┌─ Data extract
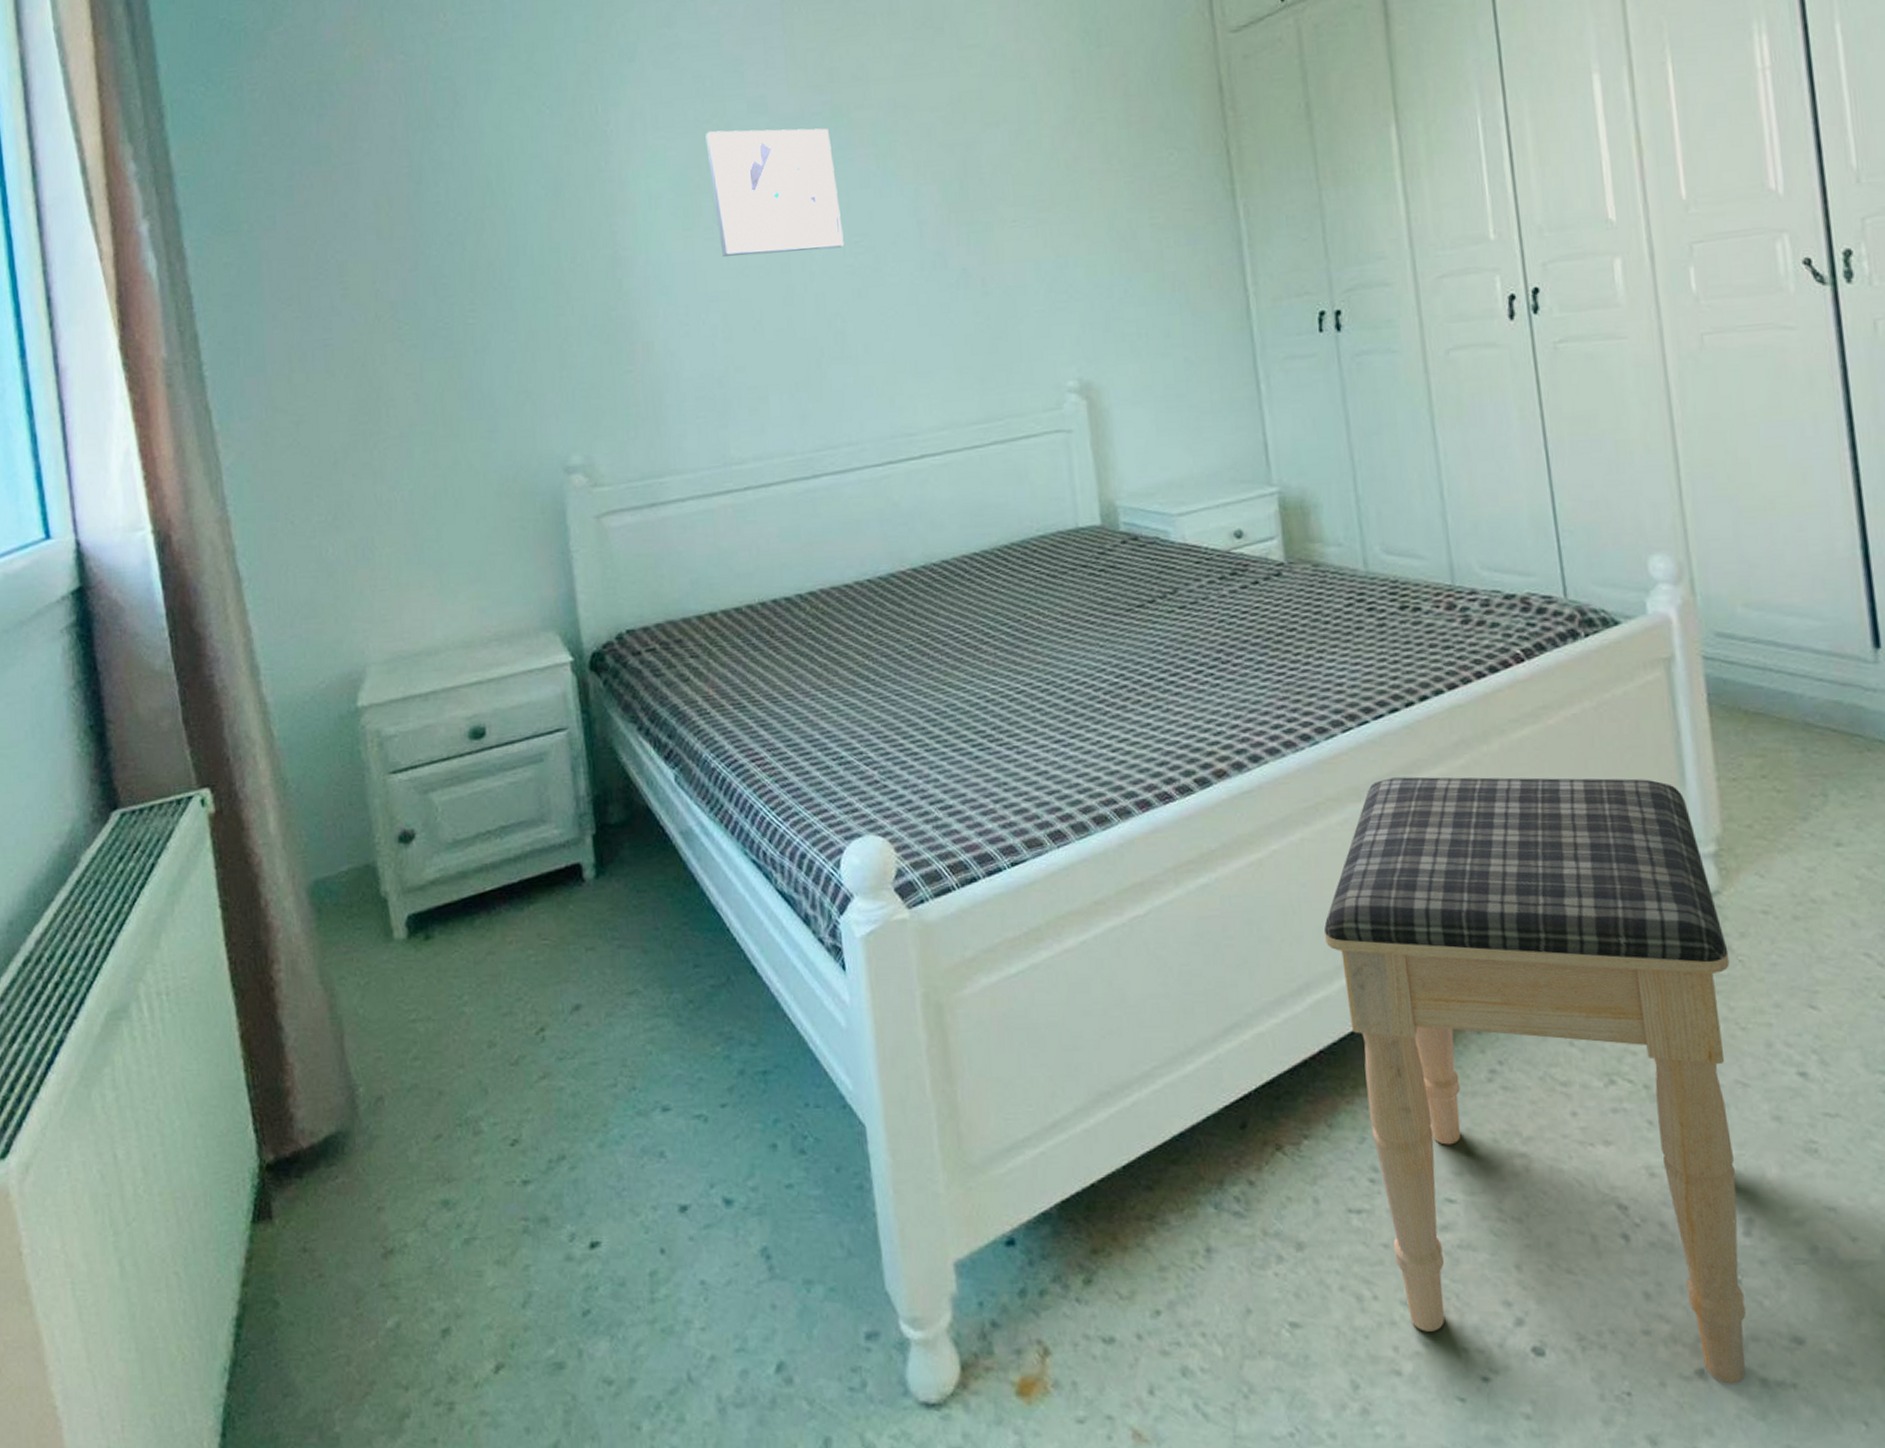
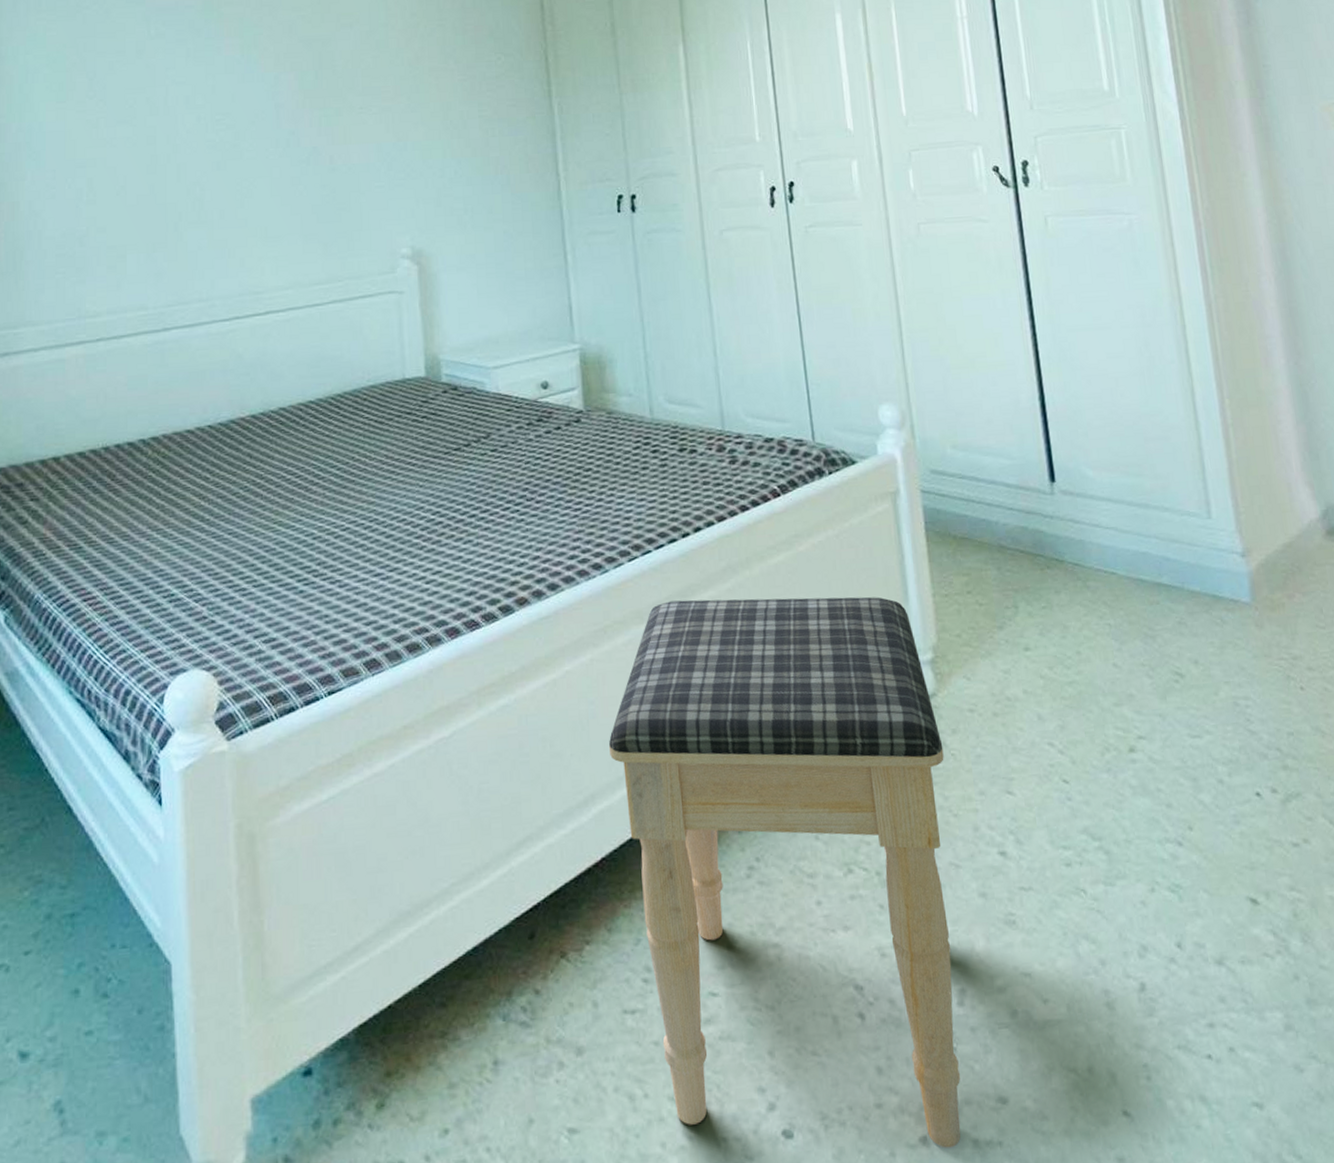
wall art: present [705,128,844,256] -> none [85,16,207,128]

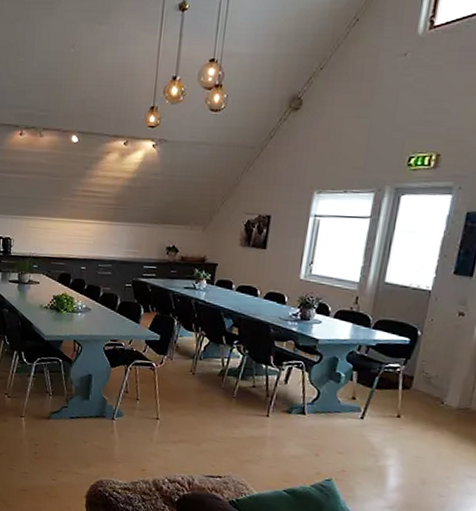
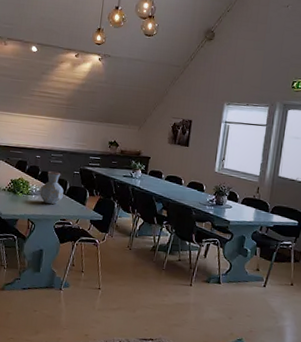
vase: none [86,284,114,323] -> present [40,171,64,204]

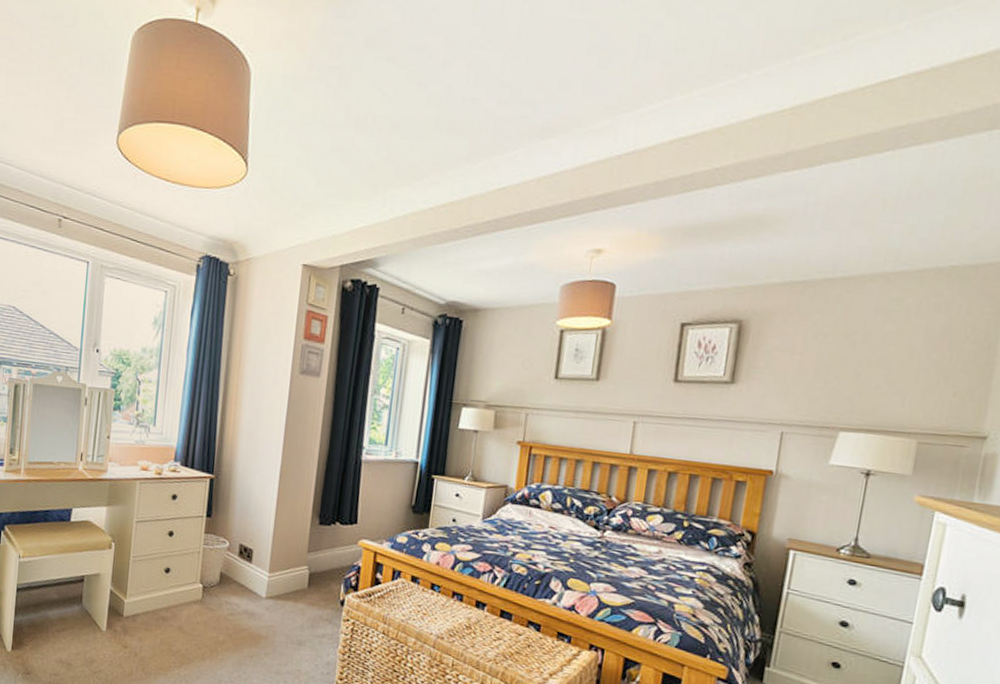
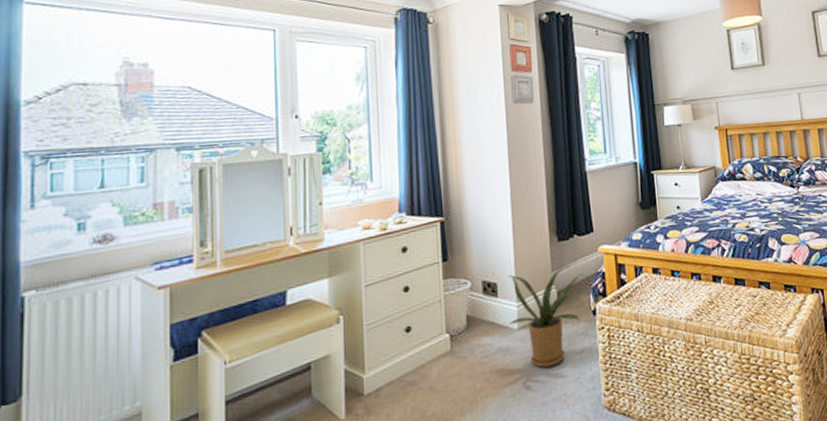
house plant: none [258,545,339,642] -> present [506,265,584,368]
└─
▶ [What is expected] In your copy, leave out the pictures and reproduce the material above exactly.

▶ [Your response]
wall art: present [705,128,844,256] -> none [85,16,207,128]

vase: none [86,284,114,323] -> present [40,171,64,204]

house plant: none [258,545,339,642] -> present [506,265,584,368]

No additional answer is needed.